# [ASSIGNED TASK 1]
In the excerpt on pre-trial conferences, rewrite the passage from "In terms of" up to and including "precise relief claimed.", replacing "consensus" with "agreement".
# [ASSIGNED TASK 2]
Copy exactly the lines of the records from the line with "NOS AUTRES SITES" up to and including the line with "NOTRE SOCIÉTÉ".

EXCERPT section start

In terms of rule 6(4)(b) the
parties in the pre-trail conference must attempt to reach consensus
on facts that are common cause,
facts that are in dispute, the issues
that the court is required to decide and the precise relief claimed.
[9] Accordingly the rules of
this Court anticipate that the relief claimed might not have been
precisely pleaded in the statement
of claim filed. The Rules of this
Court further anticipate that the factual matters at issue will be
dealt with more fully and
precisely in the pre-trail conference. The
rules therefore anticipate that the parties at the pre-trial
conference will have dealt
in much more detail not only with the
factual matters but also the legal issues. The statement of claim and
response thereto foreshadows
this activity but is not a substitute
for it. It is for this reason that the rule on pre-trial conferences
provides for reaching
consensus on the issues that the court is
required to decide.
[10] When an exception is raised
against a statement of claim, this Court must consider, having regard
to what I have said above,
whether the matter presents a question to
be decided which, at this stage, will dispose of the case in whole or
in part. If not,
then this Court must consider whether there is any
embarrassment that is real and that cannot be met by making
amendments or providing
of particulars at the pre-trial conference
stage.”

EXCERPT section end
RECORDS SUPPLIED section start

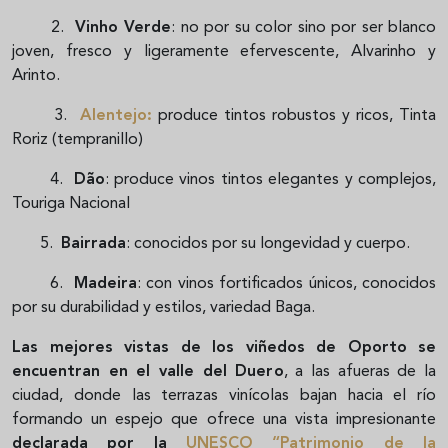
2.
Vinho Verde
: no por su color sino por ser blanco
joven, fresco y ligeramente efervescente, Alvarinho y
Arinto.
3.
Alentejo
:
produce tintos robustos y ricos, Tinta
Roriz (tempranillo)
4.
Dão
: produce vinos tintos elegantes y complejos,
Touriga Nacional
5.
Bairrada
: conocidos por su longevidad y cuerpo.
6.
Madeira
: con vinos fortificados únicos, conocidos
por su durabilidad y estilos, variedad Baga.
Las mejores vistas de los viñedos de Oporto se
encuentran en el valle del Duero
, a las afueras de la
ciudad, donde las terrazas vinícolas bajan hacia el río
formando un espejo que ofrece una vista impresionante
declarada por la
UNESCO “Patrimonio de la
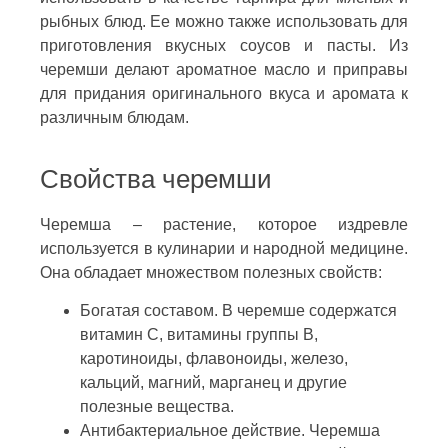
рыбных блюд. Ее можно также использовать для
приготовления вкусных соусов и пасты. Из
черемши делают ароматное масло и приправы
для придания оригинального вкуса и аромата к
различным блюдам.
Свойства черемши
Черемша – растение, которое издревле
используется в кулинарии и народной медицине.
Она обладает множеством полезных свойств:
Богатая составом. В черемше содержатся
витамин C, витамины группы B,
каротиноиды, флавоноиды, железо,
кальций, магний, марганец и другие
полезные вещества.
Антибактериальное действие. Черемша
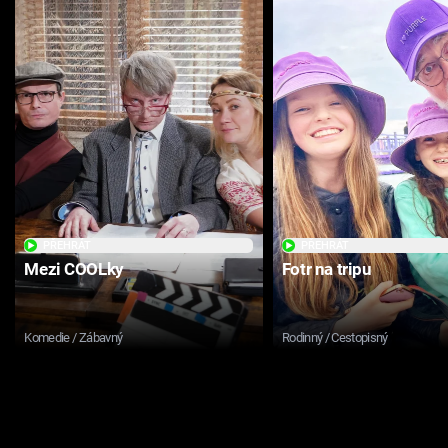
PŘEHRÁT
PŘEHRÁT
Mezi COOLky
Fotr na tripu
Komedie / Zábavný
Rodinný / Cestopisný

RECORDS SUPPLIED section end
RECORDS SUPPLIED section start

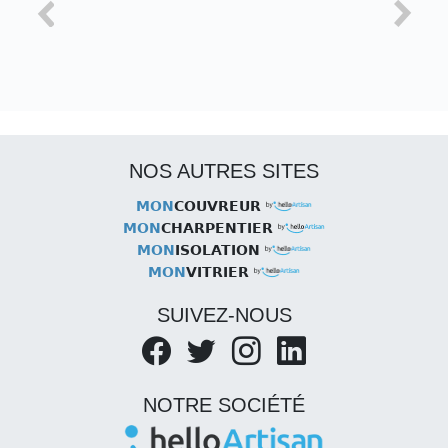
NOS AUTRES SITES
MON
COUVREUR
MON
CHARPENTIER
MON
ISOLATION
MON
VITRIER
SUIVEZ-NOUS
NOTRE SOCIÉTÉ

RECORDS SUPPLIED section end

# [WRITTEN ANSWER 1]
In terms of rule 6(4)(b) the
parties in the pre-trail conference must attempt to reach agreement
on facts that are common cause,
facts that are in dispute, the issues
that the court is required to decide and the precise relief claimed.

# [WRITTEN ANSWER 2]
NOS AUTRES SITES
MON
COUVREUR
MON
CHARPENTIER
MON
ISOLATION
MON
VITRIER
SUIVEZ-NOUS
NOTRE SOCIÉTÉ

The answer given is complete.